2. What are the logical and semantic frameworks developed to handle paradoxes, hyperintensionality, and completeness in non-classical logics?
This research area investigates novel logics addressing foundational issues in semantics and paradox resolution, including hyperintensional contexts that distinguish logically equivalent but intensionally distinct formulae, semantic paradoxes like the Liar, and the notion of completeness in truthmaker semantics. These frameworks extend classical logic by embracing partiality, inconsistency, and enriched semantic notions to refine entailment, conditionality, and truth conditions beyond extensional equivalence.
3. How can alternative logical frameworks expand or generalize classical logic to incorporate intuitionistic, fuzzy, and deontic reasoning?
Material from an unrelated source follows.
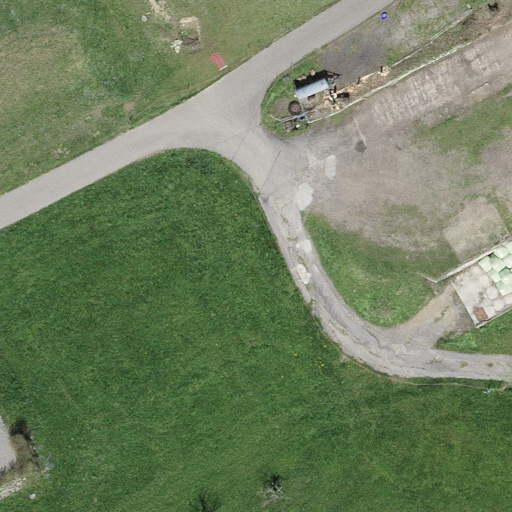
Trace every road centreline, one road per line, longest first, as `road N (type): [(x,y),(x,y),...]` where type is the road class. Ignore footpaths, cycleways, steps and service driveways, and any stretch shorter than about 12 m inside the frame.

This theme examines extensions and generalizations of classical bivalent logic by integrating fuzzy, intuitionistic, and deontic principles to better capture graded truth, normative reasoning, and term-based inference. Research focuses on identifying correspondences between classical logic and its fuzzy extensions, axiomatizing term logic as a natural language-based reasoning system, and developing defeasible deontic logics that address contrary-to-duty obligations and pragmatic paradoxes with computationally feasible semantics.